Monday, July 4, 2011

Shit. I just feel like getting my momentum back to write more here but mmmm i find myself abit annoying if i take my blog as a daily dairy. Dont cha think so? Unless u are interested with me and u wanna stalk my life. LMAO.

Dear reader, its already July now and i suppose everyone is saying this "wow, times flies that half of the year has gone" especially during the 1st day on the new month, you will see facebook home page fill with this kind of status updates. So yea, have you ever wonder what have you done for the past six month? like are you the one who just survive for the last half year for the sake of just surviving? is this a difficult question? cz if you ask me, i do need days to think about it. Everyone knows, time don't stop but if your time stop, Please For God Sake go get the battery replacement! and to be honest with you, i should go replace the battery of my wall clock too. teeeheeeteehee XD 

Maybe because im already in my final year of my study that's why I'm abit or should i say im VERY concern about dates.

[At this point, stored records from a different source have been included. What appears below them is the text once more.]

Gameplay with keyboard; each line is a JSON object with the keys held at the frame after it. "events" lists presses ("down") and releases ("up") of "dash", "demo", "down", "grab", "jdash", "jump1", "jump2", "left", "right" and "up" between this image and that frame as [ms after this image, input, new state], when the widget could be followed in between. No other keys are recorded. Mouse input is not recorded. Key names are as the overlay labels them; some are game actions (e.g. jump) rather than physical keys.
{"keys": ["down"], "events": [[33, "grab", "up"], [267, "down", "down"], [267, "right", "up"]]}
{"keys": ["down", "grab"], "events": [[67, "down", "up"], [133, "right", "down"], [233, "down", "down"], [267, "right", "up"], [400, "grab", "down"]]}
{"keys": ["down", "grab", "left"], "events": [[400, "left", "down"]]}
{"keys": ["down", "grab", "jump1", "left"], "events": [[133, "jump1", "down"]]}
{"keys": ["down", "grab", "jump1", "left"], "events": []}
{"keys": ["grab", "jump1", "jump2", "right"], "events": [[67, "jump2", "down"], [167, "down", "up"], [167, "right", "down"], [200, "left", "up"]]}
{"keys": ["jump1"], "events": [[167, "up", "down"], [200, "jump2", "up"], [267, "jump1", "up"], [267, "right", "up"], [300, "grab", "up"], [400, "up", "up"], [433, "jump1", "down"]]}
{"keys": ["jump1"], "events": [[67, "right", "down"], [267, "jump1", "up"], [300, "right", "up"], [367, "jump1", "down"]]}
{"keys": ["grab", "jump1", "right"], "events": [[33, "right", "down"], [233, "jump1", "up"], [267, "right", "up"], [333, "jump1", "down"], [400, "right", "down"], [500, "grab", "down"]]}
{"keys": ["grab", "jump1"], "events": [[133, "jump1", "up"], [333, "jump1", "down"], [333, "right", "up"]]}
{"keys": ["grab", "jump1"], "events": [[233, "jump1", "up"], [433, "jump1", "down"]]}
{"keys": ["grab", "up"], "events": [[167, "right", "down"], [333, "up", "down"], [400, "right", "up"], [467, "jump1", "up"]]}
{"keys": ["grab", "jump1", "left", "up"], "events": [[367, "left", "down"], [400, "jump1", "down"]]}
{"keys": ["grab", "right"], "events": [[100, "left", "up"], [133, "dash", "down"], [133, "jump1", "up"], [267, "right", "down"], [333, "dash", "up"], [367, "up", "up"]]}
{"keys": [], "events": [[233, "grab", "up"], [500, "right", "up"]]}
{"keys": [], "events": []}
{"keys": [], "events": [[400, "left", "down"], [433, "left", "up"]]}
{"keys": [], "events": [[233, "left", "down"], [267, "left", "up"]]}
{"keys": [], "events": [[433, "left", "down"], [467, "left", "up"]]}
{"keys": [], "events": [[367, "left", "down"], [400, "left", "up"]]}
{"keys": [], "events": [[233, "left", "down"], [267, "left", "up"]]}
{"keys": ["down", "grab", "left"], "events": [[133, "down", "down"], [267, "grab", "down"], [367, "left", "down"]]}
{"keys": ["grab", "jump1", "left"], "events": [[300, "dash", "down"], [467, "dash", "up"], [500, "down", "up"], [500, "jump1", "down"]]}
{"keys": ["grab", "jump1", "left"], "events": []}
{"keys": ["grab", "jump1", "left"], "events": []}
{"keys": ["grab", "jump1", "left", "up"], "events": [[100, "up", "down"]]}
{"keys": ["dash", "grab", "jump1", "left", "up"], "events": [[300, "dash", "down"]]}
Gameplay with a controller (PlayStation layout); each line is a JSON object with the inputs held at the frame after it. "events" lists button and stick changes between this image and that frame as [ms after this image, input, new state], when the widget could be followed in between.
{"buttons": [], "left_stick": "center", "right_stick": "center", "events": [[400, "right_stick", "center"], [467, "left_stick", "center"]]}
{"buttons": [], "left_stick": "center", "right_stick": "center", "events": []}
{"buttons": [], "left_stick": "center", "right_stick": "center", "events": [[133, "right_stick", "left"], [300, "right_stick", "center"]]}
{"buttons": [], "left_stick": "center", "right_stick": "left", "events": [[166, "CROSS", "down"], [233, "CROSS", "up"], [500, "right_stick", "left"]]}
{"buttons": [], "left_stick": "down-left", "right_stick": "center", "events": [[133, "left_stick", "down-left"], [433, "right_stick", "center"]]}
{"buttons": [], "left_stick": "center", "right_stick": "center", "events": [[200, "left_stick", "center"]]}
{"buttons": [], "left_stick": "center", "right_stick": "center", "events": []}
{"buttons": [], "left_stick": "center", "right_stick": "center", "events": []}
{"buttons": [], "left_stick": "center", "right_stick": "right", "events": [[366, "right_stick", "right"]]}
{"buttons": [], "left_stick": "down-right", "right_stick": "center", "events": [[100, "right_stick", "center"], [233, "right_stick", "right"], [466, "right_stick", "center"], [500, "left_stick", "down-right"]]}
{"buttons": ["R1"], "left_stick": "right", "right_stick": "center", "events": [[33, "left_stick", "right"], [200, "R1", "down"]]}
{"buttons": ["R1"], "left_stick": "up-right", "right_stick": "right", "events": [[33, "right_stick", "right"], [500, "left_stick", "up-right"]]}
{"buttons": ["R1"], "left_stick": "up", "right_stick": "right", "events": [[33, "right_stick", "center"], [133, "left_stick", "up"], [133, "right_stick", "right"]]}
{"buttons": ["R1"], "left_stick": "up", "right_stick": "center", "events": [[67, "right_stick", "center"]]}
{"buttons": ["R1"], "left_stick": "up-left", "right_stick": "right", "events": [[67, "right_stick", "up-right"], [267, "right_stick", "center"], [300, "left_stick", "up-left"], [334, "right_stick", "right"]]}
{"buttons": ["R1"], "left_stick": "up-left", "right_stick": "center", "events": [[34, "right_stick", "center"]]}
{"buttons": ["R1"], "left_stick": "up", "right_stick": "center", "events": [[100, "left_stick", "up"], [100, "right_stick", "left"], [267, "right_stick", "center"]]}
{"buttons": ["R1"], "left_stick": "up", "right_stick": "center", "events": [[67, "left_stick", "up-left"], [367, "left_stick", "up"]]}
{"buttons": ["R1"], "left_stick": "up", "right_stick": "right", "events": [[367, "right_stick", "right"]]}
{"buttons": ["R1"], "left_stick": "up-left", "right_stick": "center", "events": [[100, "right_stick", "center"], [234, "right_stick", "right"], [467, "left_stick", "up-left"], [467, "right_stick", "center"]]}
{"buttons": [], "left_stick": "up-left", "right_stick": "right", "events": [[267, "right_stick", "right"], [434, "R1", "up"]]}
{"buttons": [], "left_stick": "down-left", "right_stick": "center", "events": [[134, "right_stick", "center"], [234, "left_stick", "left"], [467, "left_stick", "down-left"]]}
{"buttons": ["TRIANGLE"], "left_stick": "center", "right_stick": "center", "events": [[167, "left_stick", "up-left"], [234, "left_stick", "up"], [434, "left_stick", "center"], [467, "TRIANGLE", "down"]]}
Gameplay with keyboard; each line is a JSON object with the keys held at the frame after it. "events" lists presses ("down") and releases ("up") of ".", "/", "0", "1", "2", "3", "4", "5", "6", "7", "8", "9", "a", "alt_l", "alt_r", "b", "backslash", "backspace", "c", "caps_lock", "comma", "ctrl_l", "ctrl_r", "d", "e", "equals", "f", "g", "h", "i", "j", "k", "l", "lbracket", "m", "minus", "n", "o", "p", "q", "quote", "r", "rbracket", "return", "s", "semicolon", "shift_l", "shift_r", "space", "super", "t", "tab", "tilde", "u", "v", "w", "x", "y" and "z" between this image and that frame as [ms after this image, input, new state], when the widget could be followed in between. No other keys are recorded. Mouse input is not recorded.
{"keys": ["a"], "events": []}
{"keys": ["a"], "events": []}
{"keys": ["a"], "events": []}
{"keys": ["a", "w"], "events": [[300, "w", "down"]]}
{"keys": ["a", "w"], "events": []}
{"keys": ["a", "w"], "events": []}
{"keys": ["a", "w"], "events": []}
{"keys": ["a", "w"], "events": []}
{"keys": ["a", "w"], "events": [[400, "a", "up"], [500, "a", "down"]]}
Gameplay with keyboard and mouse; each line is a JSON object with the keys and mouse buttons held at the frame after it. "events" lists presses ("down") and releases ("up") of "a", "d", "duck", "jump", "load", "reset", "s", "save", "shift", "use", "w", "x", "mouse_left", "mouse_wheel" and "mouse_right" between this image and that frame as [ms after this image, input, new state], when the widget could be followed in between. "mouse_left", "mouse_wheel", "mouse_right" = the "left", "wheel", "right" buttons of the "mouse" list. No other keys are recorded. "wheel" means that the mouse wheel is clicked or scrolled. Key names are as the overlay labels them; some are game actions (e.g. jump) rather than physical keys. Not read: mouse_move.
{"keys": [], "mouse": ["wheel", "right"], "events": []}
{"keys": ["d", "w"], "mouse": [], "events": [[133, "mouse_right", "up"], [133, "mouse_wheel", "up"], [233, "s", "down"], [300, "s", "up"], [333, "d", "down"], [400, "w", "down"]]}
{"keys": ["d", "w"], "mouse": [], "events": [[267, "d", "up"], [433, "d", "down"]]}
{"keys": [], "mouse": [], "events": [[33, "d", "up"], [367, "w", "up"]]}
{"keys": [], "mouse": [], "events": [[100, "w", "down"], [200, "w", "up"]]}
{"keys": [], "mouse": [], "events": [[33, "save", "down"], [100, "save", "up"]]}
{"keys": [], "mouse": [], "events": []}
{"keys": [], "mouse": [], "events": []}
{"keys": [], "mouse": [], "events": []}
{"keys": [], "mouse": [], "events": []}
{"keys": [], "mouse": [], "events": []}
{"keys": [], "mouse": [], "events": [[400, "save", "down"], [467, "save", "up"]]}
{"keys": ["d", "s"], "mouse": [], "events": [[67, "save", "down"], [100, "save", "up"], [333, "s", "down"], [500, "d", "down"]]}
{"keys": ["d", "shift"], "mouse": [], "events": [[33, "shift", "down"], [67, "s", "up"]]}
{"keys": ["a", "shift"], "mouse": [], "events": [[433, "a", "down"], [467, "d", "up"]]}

I, misslee frigging nervous and afraid to think of my life after college which is end of this year. To be honest i think im not prepare to face it. Talks about future interviews, its just make me wanna stuck inside my pillow case and buried myself underground. I'm very fine if u ask me tough question randomly or on the spot without telling me its a interview but every-time when it comes to the word of Interview, there you go, i always wanted to chicken out. ( screw the person who create this word! ) haha 

Earlier in class, classmates actually discussing about which agency to join in future. The list of agency that lecturer gave us are big company- international agency. At the moment, they make me think AGAIN whether should i or should i not hand in my name and contact number in order for them to make a arrangement for interview. Im like asking my self, what should i show when they call for it? Looking at the world out side, so many competitor, thinking that i might lost to most of em and whether can i handle the stress that is going to receive from the work? hmm i wonder. Then on the other side, im like asking, isnt this what i ask for? isnt it working in an advertising agency is what you want to try out?? if its so, then why are there doubts about your decision?? 
some friend prefer working in a smaller agency so that they dont get too stress out. or should i go try publication house? cz thats one of my plan too. so advertising 1st? then publication? or can i do both at a go? HAHA eee idk la. byebye.

Not so fast. I dont escape just by running away. Things will concluded sooner or later. ; > *wink wink. let me just go do research research later.
i might not be the best among all. but i know im can try to be the one. to be or not to be doesn't really matters. losing is a part of winning.